(KUTIPAN TEKS)
PASAR REJOWINANGUN: SEBUAH KISAH KLASIK*.
Oleh Khalimatu Nisa.
Borobudurlinks, 14 November 2011. Ada banyak kenangan tentang masa lalu. Dari banyak kenangan yang saya miliki, ada satu kenangan yang belum bisa saya lupakan. Saya pernah tersesat di suatu pasar, di kota tempat saya tinggal. Menariknya kenangan itu tidak hanya terletak pada kejadian tersesatnya semata, tapi juga bahwa pasar tempat saya tersesat itu merupakan pasar yang memberi arti cukup besar baik bagi keluarga saya maupun masyarakat di kota saya tinggal. Kenangan itu menjadi semakin mahal tatkala pada tahun 2008 pasar itu terbakar dan selanjutnya tak bisa lagi dijumpai dalam wujud yang sama. Dalam tulisan ini saya akan mengurai memori saya dengan pasar itu, Pasar Rejowinangun namanya.
Saya masih mengenakan seragam TK saat tersesat di Pasar Rejowinangun Kota Magelang -kota di mana saya tinggal sebelum berhijrah ke Yogyakarta. Sebenarnya saat itu saya hanya perlu berjalan lurus dari kios ‘A’ ke kios ‘B’ yang jaraknya tak lebih dari lima puluh meter, tapi saya kehilangan arah. Saya yang masih berusia lima tahun merasa sangat ketakutan. Dalam benak saya, lorong-lorong pasar menjelma labirin yang membingungkan.

(LATIHAN SOAL)
**a)** Jawablah pertanyaan berikut berdasarkan kutipan teks.
(i) Pada tahun berapa Pasar Rejowinangun terbakar?
(ii) Di kota mana Pasar Rejowinangun berada?
(iii) Berapa usia penulis ketika tersesat di pasar itu?
**b)** Ketik ulang bagian kutipan teks mulai dari "Oleh Khalimatu Nisa." sampai dengan "Pasar Rejowinangun namanya.".
Materi yang menyusul berdiri sendiri dan tidak berhubungan dengan kutipan teks.

(KUMPULAN DATA)
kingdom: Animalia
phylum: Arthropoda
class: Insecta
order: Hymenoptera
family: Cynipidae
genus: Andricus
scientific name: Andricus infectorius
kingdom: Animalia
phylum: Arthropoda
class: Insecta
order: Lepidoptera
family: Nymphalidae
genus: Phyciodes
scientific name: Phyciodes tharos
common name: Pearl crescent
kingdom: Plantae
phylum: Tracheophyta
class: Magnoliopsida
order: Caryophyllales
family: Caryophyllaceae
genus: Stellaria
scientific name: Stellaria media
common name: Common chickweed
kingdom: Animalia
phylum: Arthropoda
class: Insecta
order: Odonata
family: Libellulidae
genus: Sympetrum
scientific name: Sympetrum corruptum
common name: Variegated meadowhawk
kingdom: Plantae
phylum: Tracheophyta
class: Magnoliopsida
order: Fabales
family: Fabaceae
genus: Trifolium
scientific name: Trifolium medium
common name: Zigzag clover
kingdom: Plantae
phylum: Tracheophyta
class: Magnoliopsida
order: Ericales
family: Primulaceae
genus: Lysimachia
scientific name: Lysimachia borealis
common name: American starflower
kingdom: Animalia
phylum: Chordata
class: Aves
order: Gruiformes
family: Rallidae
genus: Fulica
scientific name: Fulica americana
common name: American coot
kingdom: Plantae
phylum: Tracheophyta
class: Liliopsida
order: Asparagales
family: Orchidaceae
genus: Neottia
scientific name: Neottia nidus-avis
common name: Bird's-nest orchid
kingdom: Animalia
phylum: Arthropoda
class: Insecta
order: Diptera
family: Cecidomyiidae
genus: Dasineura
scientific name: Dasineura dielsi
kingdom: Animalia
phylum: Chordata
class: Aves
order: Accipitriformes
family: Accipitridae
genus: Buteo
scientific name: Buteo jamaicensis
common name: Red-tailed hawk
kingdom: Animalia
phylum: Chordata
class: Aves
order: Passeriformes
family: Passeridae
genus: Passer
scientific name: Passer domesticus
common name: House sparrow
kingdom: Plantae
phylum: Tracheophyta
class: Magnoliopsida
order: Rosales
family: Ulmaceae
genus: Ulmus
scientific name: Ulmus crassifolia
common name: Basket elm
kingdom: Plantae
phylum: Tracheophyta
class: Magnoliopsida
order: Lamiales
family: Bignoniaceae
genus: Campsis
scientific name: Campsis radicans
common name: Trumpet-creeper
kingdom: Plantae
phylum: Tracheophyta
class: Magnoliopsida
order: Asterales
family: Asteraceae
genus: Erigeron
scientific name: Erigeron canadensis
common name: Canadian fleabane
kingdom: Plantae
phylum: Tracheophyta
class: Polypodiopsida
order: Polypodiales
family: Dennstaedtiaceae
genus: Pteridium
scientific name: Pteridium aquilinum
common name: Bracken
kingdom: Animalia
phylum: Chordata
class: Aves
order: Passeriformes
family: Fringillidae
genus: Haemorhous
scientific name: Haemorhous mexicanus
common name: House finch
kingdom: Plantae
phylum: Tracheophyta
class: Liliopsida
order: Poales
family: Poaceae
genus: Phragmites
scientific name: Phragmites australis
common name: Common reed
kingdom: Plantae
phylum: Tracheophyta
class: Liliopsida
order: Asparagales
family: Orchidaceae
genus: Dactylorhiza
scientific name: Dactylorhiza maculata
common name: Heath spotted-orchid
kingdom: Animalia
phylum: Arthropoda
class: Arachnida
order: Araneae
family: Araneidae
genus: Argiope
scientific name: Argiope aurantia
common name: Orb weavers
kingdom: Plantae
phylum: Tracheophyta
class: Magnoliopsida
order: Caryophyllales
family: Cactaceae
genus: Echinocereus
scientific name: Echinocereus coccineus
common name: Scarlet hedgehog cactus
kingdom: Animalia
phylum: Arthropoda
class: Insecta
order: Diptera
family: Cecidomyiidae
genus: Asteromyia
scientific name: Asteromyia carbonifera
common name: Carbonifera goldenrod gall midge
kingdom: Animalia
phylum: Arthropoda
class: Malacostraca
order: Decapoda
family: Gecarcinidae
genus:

(JAWABAN AKHIR)
**a)**
(i) Tahun 2008.
(ii) Kota Magelang.
(iii) Lima tahun.

**b)**
Oleh Khalimatu Nisa.
Borobudurlinks, 14 November 2011. Ada banyak kenangan tentang masa lalu. Dari banyak kenangan yang saya miliki, ada satu kenangan yang belum bisa saya lupakan. Saya pernah tersesat di suatu pasar, di kota tempat saya tinggal. Menariknya kenangan itu tidak hanya terletak pada kejadian tersesatnya semata, tapi juga bahwa pasar tempat saya tersesat itu merupakan pasar yang memberi arti cukup besar baik bagi keluarga saya maupun masyarakat di kota saya tinggal. Kenangan itu menjadi semakin mahal tatkala pada tahun 2008 pasar itu terbakar dan selanjutnya tak bisa lagi dijumpai dalam wujud yang sama. Dalam tulisan ini saya akan mengurai memori saya dengan pasar itu, Pasar Rejowinangun namanya.